The freezing temperatures and double helpings of snow each snowstorm are great for skiing, but it is not good weather for tapping for sap to produce maple syrup.

As of mid-February, the cold winter lineup extended for another two weeks, according to maple syrup producer Jeffrey Kingsbury of Kingsbury Farm in South Deerfield, MA. He’s been following the weather patterns.

“Last year we started boiling at the end of January. We usually start earlier here in the valley, then in the hills, but we haven’t started yet,” he said. He usually produces 180 gallons a season.

“There’s been a run on syrup. Everybody’s been asking me for maple syrup and I told them I’ll let them know when I start boiling,” he said. He has only 11 pints left of the syrup he produced last year. He’s been selling the syrup like (you guessed it) hotcakes on the farm’s website, kingsburyfarms.com, that they set up three years ago. He launched the website during COVID, but it was an idea he’d already been steering toward for a while.

Kingsbury started sugaring when he was 12 years old. He was mentored by a neighbor, Bill Web, in Greenfield, MA, who is still sugaring. “He taught me how to sugar. I got out of it when I started raising kids,” Kingsbury said.

Now 66, he started sugaring again 10 years ago.

He started in a 10-by-12-foot sugar shack at his Sand Gully Road North home. “Everybody told me during that first year that it was too small,” he said.

They were right. He now sugars in a building three times that size piggybacked onto the first sugarhouse. When the sap is collected, an 800-gallon tank holds the sap outside the original sugarhouse.

“We’ll bring that much sap in in a day when the sap’s running good. We need at least 35º during the day weather for the sap to run,” he said.

Everybody’s got a hankering for maple syrup

Jeffrey Kingsbury with maple syrup produced in his South Deerfield sugarhouse. Photo by Laura Rodley

From the outside holding tank, it is piped into a 650-gallon tank that takes up the entire room of the old sugar shack. Then it’s fed through pipes to a reverse osmosis tank that takes moisture out of the sap to reduce the number of hours it needs to boil to render the sap into syrup, at a ratio of 40 gallons of sap boiled down to make one gallon of syrup.

At the moment, he already has 650 taps into maples to draw the sap and has 300 to 400 to go. He has five 275-gallon tanks that hold the sap until he collects it.

He used to collect sap solely in buckets. He’s going back to collecting in buckets in one area on a road where it’s easier to use buckets and access the lines.

For the last decade, his sap operation had been getting bigger and bigger before it reached a plateau. His current six-by-two-foot evaporator could be replaced by a bigger evaporator that would handle sap from 1,500 taps.

“If I could find one for a good price, I’d probably do it,” he said. “It would cut down on boiling time.”

He is assisted by his son Joshua Kingsbury (of Shutesbury, MA). His other son, Scott Kingsbury, lives in Ohio.

He burns about five cords of wood a year for boiling, almost all of it free. Most of it he gets from a buddy at a South Deerfield sawmill. People also bring him firewood, making his enterprise both sustainable and cost-effective.

He also raises and sells Christmas trees. Last Christmas season he sold 250 trees. He planted his first trees in April 1985, just before he started building his house on the property. The trees are mostly balsam and white spruce. He plants anywhere from 500 to 600 new trees a year. He currently has 3,000 trees planted over three acres.
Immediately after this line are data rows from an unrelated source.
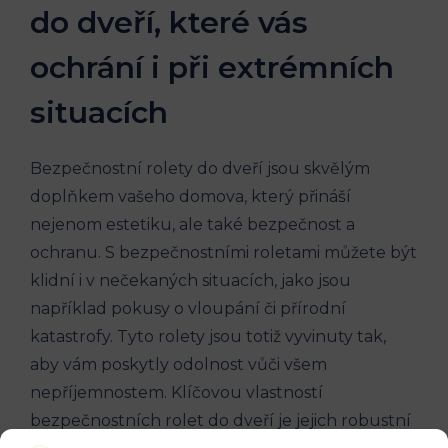
do dveří, které vás
ochrání i při extrémních
situacích
Bezpečnostní rolety do dveří jsou skvělým
doplňkem vašeho domova, který přináší
nejenom estetiku, ale také bezpečnost a
ochranu. S bezpečnostními roletami můžete být
klidní i v nečekaných situacích, jako jsou
například pokusy o vloupání či přírodní
katastrofy. Tyto rolety jsou totiž vyvinuty tak,
aby vám poskytly odolnost vůči všem
nepříjemnostem. Klíčovou vlastností
bezpečnostních rolet do dveří je jejich robustní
“People say one out of five trees end up not making a good Christmas tree.” For Kingsbury, it’s all good. If a tree isn’t perfect, he goes into the grove and uses it as greenery.

Meanwhile, he and his two chocolate Labs have a great time in the snow trimming the trees, setting the taps and waiting for the sap to be ready.

“I love sugaring. It’s a sickness. Once you’re doing it, you can’t stop,” said Kingsbury.